No Limits is a television programme, shown on BBC2 over four series between 1985 and 1987. The idea was created by Jonathan King for Channel 4 as a way to introduce new presenters and was featured in his newspaper column of the time in The Sun to seek applicants. He then moved the project, before it began, to BBC2 which was broadcasting his Entertainment USA series. It was broadcast in an early-evening slot on Tuesdays at 6pm. The show's logo was a roadsign with a red ring and a black dash.

The show was presented in its first series by Jeremy Legg and Lisa Maxwell, and for the remaining three series by Tony Baker and Jenny Powell. The presenters regularly took part in stunts such as jetbiking.

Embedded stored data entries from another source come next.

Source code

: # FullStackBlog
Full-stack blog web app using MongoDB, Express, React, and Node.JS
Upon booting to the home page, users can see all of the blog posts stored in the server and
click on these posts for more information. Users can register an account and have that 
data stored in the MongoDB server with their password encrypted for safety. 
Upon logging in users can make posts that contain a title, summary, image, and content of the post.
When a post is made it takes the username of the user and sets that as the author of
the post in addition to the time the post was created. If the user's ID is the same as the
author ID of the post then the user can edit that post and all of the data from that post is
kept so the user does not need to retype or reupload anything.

In its final series, in addition to Baker and Powell, presenters were chosen from around the country to represent different regions. Terry Vaughan and Linda Huntley represented the Southeast region.

== Overview ==
Each week the show was set in a different town or location, and, as well as pop videos, had its own specially made videos about that location and some things about which the place was famous. Each music track ran for 90 seconds so as to appeal to viewers who liked them without alienating those who didn't. It exposed and helped break many unknown songs.
The theme tune was Sex Appeal by Jonathan King.
The show included both UK and US chart countdowns. At its peak, the series was the top-rated show on BBC2 and had up to six million weekly viewers.